Despite the ongoing human rights crisis of kidnapping, murder and intimidation, hundreds of thousands of Hondurans of all ages, classes, and regions took to the streets in rejection of the legitimacy of Lobo's presidency — and to prove that their demands for justice and a constituent assembly would not fade.

Organisers say it was the second largest demonstration since the coup d'etat. There were marches across the country. In the capital, protesters marched to the airport, where a sea of Honduran citizens danced, shouted slogans and showed tremendous spirit as they waited to watch their deposed president, Zelaya, board a plane for the Dominican Republic.

A stage was set-up on the field where 19-year-old Isis Obed Murillo was murdered by the army on July 5. Oben Murillo had joined hundreds of thousands of Hondurans at the airport that day for the expected return of Zelaya after the president had been exiled to Costa Rica in the coup.
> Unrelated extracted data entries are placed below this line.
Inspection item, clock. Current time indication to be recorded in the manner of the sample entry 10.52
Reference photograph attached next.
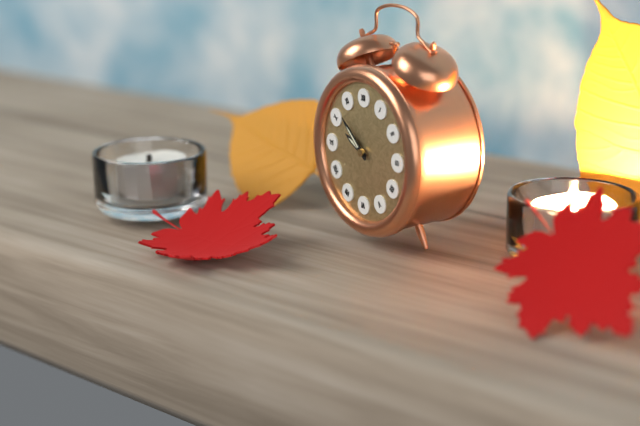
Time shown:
9.52
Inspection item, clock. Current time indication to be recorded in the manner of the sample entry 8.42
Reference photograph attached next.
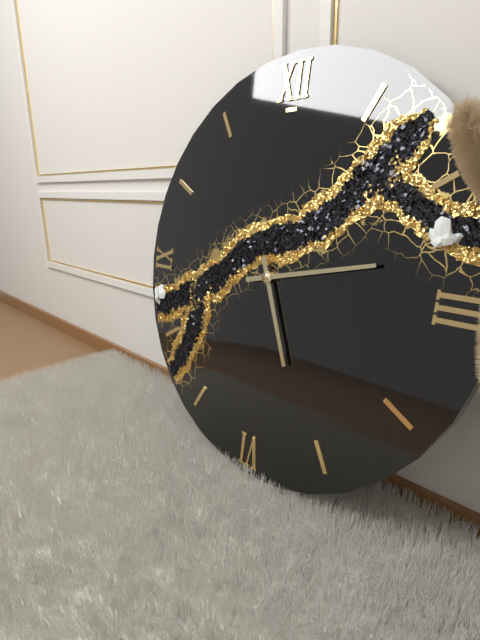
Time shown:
5.13
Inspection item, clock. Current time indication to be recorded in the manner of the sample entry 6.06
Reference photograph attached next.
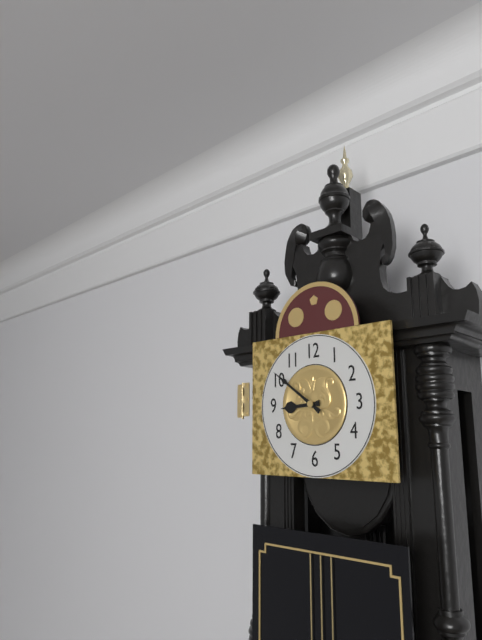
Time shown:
8.51
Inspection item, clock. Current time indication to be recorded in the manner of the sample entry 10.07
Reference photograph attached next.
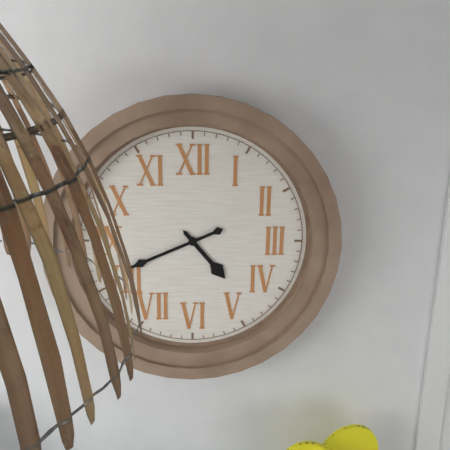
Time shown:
4.41
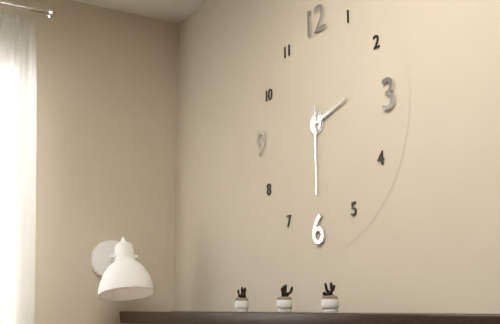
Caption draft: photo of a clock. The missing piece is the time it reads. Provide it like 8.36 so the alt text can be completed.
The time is 2.30
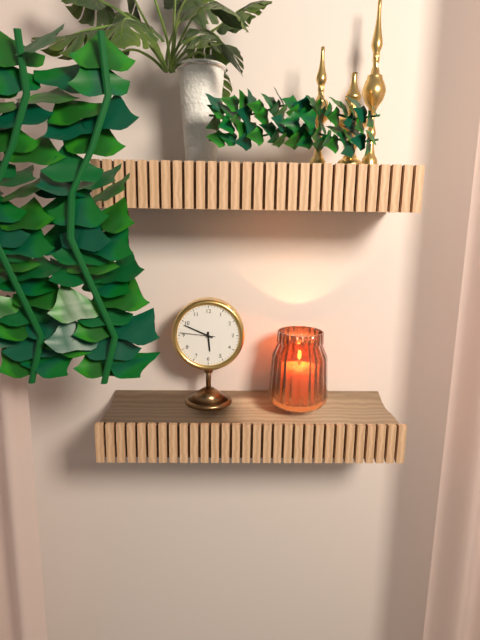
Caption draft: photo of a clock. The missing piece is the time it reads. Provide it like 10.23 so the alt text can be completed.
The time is 5.49
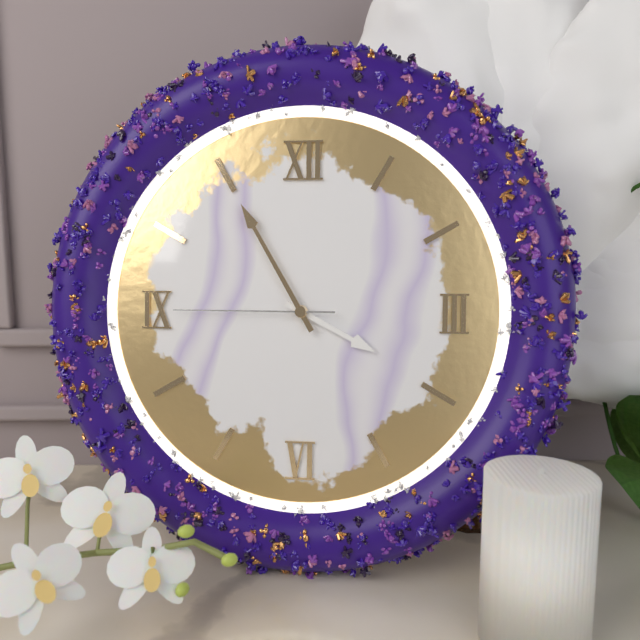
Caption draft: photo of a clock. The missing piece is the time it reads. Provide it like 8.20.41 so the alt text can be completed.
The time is 3.55.45
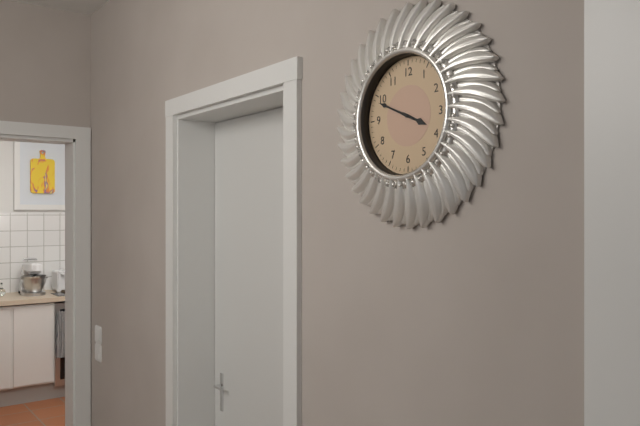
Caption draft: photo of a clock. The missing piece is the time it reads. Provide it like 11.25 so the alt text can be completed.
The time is 3.49
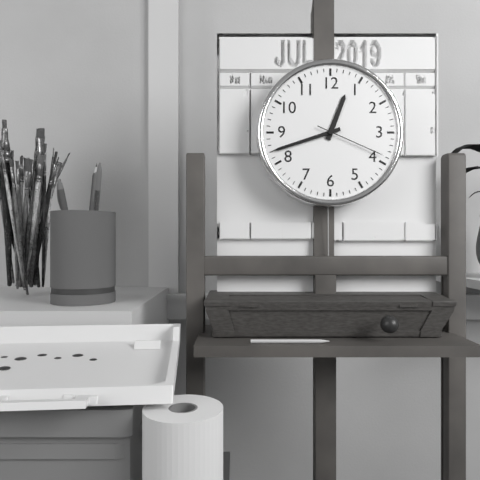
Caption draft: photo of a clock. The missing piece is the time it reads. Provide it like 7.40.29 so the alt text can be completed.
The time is 12.42.19
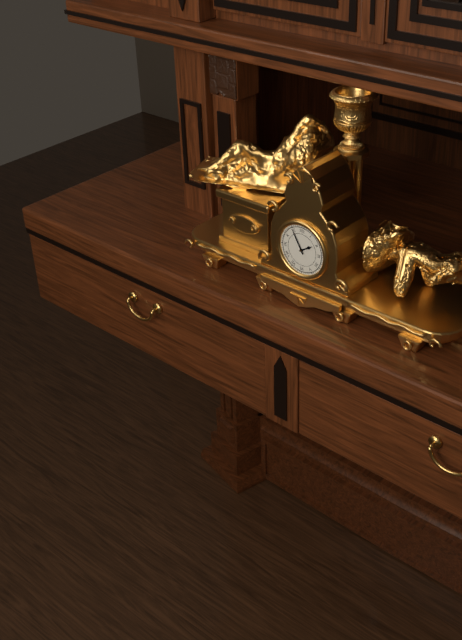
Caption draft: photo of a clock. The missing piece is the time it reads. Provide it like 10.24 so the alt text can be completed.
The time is 1.55
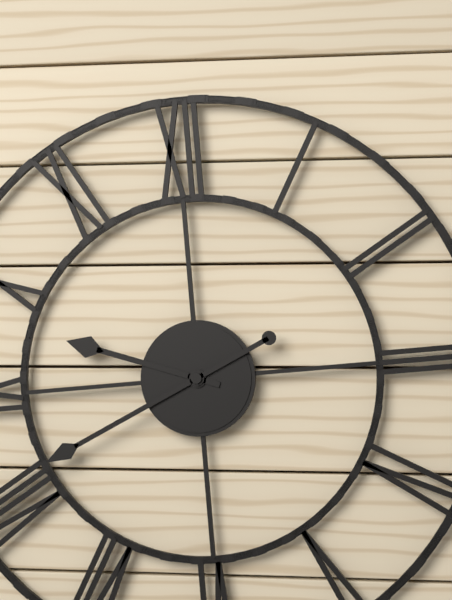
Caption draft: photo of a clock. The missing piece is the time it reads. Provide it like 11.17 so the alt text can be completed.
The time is 9.41
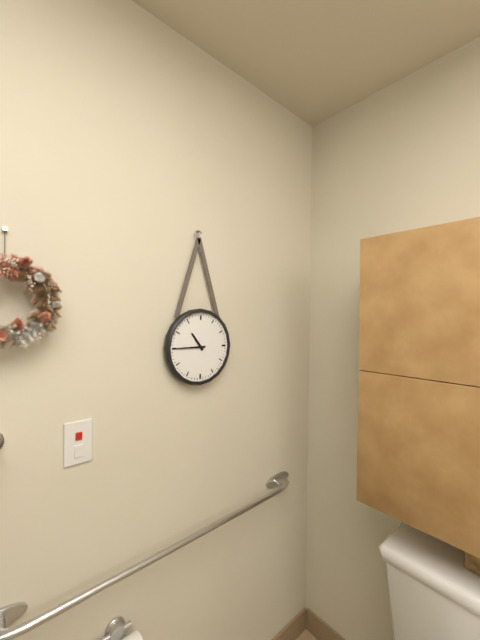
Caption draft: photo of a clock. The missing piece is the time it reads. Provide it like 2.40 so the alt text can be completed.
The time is 10.45
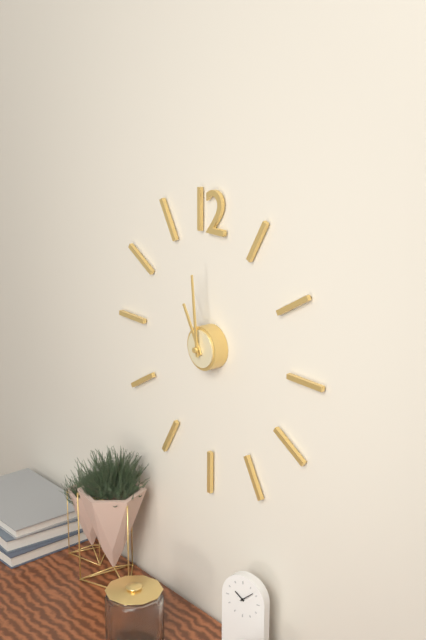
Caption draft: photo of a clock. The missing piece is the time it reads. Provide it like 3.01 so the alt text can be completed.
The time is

However, the army refused to let Zelaya's plane land.

Musicians played resistance songs and the names of the martyrs of the resistance were read.

The energy in the streets was exhilarating, a fresh tidal wave of unified opposition that revealed the National Resistance Front Against the Coup (FNRG) has only just begun to fight.

The demonstrations met with little repression, despite the presence of droves of police and soldiers, armed and in riot gear. The transfer of power to Lobo was not completely spotless, as demonstrators were harassed coming into the city, taken off buses and manhandled by police.

Worse, soldiers and police in the northern province of Colon carried out the second raid this month on campesinos (peasants) who had carried out land takeovers that were being legalised by Zelaya.

Three campesinos were wounded by gunfire from police and paramilitaries, and one remains in critical condition.